Every morning, I watch a show called “Too Cute.” It is about cute puppies and kitties and follows them from birth to when they are adopted to their forever homes. It’s a nice, safe, pleasant way to begin my day.
Many times, they show a mother dog ( or birther dog) who is nursing a number of puppies without have a teat for each puppy. The puppies crawl over and struggle mightily with each other to get a teat. At some point, one or two puppies are left out. They eventually get the leftovers, but every meal time they fight with the others to get a spot.
I think that many federal agencies are like the “birther dog” and that many of their employees are the puppies, fighting to find their own teat, their own turf, their own power. They use their jobs to move up the federal ladder. The more they get the attention of their bosses, the bigger their share of the teat.
So, while a President, Senator or Congressman can get on T.V. and say what he/she has to say and can influence millions of people, a federal employee can make sure that important actions will or will not occur or happen so slowly that they are ineffectual.
Imagine this. Let’s say that a President has demanded a certain Executive Order be carried out. Just for fun, let’s pretend he has ordered that all information on the dangers of vaccines be coalated and given to his advisors. Some middle level bureaucrat at the CDC decides he/she doesn’t want to have that information out there because he/she believes in the vaccines. Or, even more important, their boss or bosses may want to make the President look bad. That bureaucrat can “slow walk” that information in the hopes that the administration will forget about the request. Or, they can either create omissions of certain information before sending it. Remember that the CDC now says that some of the statistics regarding deaths from Covid were ” fudged.” ( My word, not theirs.)
Okay, so that’s bad. But, most of us don’t think that is such a critical problem. We are wrong.
I am in the process of reading a book called, “Gang of One; Memoirs of a Red Guard,” by Fan Shen. I recommend you read it, but if you do, be prepared. It is one of the most terrifying books I have ever read, and it is all true.
The author details his memories as a 12 year old in 1966 during the Chinese Cultural Revolution. It shows how members of the Red Guard did horrible things to make sure the Revolution succeeded.
One of the most horrifying aspects of their actions was how people in different stations of life would turn other people in as “traitors to the cause.” They did this in order to improve their own standing in the party and to move up the ladder. I can’t describe the horrific things done, but let’s just say there was extreme torture, murder, and banishment to prisons and “re-education” camps. Many of the people who committed there horrors were bureaucrats, eager to show their loyalty and to destroy people who might impede their rise in the party. And sometimes they just wanted to hurt people they didn’t like.

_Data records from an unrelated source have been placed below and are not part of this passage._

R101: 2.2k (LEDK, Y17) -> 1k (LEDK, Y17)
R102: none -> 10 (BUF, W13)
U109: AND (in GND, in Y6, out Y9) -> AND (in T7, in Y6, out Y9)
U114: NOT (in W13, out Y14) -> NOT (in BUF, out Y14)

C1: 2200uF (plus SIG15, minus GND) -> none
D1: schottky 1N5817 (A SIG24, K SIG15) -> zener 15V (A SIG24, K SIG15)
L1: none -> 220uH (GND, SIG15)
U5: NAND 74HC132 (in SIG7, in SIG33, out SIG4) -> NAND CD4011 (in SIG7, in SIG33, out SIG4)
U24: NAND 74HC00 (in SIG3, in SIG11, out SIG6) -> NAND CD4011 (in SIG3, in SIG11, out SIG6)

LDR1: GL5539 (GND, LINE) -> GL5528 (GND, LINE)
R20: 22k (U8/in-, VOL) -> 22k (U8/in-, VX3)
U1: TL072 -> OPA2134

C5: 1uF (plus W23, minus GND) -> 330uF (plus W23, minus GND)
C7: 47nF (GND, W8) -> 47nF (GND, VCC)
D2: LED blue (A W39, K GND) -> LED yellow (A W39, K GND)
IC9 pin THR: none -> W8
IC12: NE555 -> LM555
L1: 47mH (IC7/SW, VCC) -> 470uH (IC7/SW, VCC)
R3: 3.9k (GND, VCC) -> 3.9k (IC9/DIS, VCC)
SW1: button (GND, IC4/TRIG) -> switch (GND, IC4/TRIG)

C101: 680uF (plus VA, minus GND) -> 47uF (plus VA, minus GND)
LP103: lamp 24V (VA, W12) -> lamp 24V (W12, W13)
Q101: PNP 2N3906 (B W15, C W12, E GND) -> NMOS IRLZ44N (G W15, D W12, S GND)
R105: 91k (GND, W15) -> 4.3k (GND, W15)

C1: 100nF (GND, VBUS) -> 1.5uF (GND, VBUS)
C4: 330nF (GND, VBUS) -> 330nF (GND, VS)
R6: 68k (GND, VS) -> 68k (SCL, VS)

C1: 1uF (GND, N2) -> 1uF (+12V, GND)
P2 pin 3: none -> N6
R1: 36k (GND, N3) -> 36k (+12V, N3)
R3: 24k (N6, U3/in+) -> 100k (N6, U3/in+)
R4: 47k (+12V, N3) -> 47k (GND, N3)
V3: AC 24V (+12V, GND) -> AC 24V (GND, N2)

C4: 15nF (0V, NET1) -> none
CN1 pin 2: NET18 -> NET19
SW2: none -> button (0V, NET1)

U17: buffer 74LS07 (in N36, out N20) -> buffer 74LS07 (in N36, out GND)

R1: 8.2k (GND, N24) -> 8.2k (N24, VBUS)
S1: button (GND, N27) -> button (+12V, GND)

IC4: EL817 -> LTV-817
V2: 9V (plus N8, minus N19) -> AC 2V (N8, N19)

We are not at that point yet, at least not with our general population, but pay attention. Agencies such as Child Protective Services, Health Departments, the Internal Revenue Service, are prime candidates to use the tactics of their bureaucratic offices to deny rights to citizens. The IRS has been at it for a long time. So has CPS. Not on the scale of the Chinese Communist Party, but each little breach of citizen rights takes us down that road.
Our only hope is that the good people in these agencies will stop the others. Or that the ones doing wrong will see how bad this is. Fan Shen did after he had been participating with gusto and pride with the Red Guard. He escaped and now tells the story, a cautionary one.